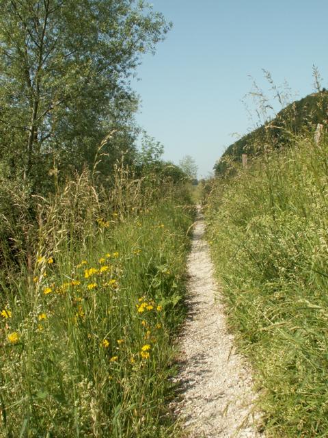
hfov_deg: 40.7
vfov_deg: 52.6
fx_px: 442
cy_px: 219
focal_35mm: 35
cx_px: 164
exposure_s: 1/160
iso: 50
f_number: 6.3
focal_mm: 5.86
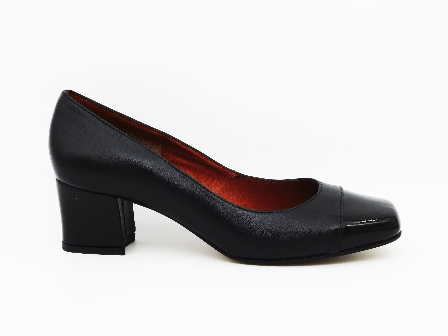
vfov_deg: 22.3
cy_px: 168
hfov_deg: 29.4
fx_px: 854
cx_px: 224
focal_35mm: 66
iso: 125
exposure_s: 1/400
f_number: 4.2
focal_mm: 11.7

──────

▶ Job item:
Only an exact copy of the records counts as an answer. Leave out the images.

▶ Problem solution:
hfov_deg: 40.7
vfov_deg: 52.6
fx_px: 442
cy_px: 219
focal_35mm: 35
cx_px: 164
exposure_s: 1/160
iso: 50
f_number: 6.3
focal_mm: 5.86
vfov_deg: 22.3
cy_px: 168
hfov_deg: 29.4
fx_px: 854
cx_px: 224
focal_35mm: 66
iso: 125
exposure_s: 1/400
f_number: 4.2
focal_mm: 11.7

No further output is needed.